You also need to protect folks working to restore power. Never plug your portable generator into a wall outlet in your home. This produces “backfeeding”—a dangerous risk to the safety of lineworkers because it can energize power lines thought to be dead. For stationary generators that are permanently installed, a licensed electrician will need to install a “transfer switch” that complies with the National Electric Code. The switch safely cuts the electricity to the power lines. And be sure to call Pioneer Electric before you install a generator to ensure safety for yourself and lineworkers.
A few other rules are important to keep top of mind:
- Follow the manufacturer’s instructions and safety tips for your generator.
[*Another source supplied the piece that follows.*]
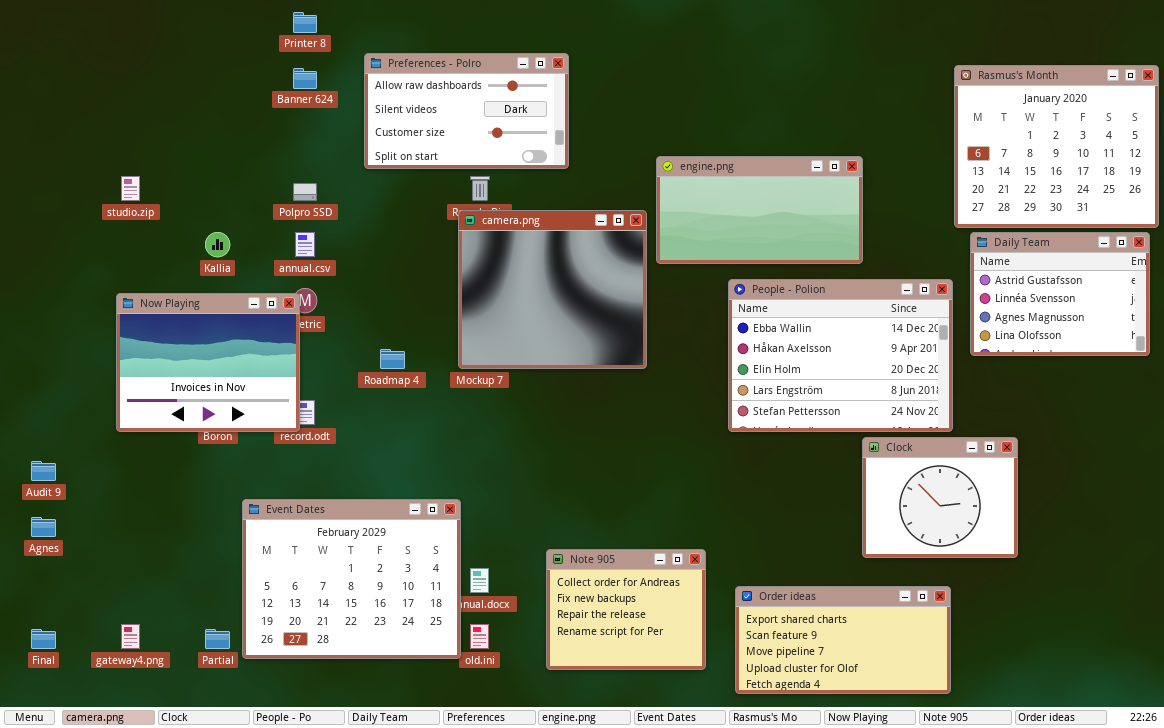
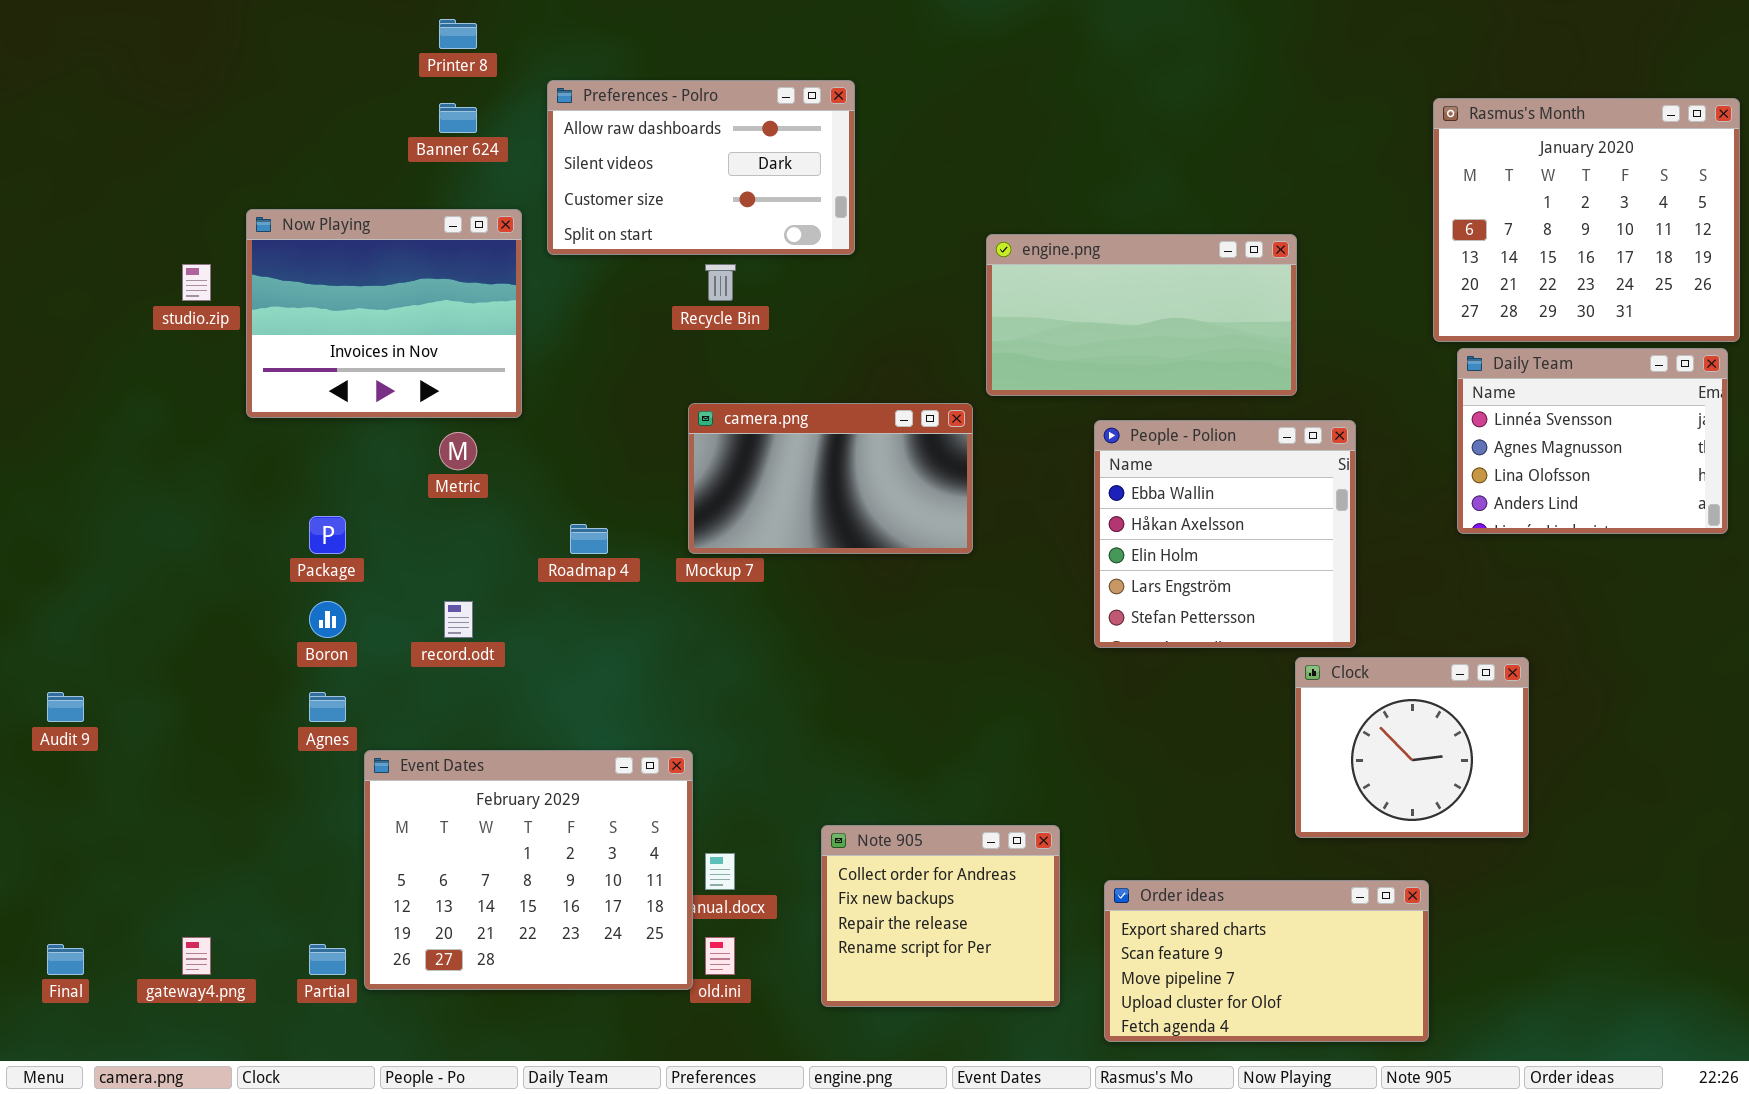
camera.png: [458,210,647,369] -> [688,403,973,554], resized
Daily Team: [970,232,1150,356] -> [1457,348,1728,534], scrolled down 1 row
People - Polion: [728,279,953,432] -> [1094,420,1356,648], resized
Now Playing: [116,293,300,432] -> [246,209,522,418], moved
Agnes: [31,517,56,537] -> [309,692,346,722], moved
- Plug appliances into the outlet on the generator using only heavy-duty extension cords marked specifically for outdoor use. Check the wattage use of each appliance plugged in and make sure the total does not exceed the cord’s wattage rating. In addition, the cords should have three prongs and should not be frayed or cut.
- Shut down the generator and let it cool down before you refuel—gasoline or kerosene spilled on a hot generator could start a fire.
- If you’re buying your first portable generator, plan ahead. Count the wattages for the lighting and appliances—you’ll want to purchase a generator that can handle the load.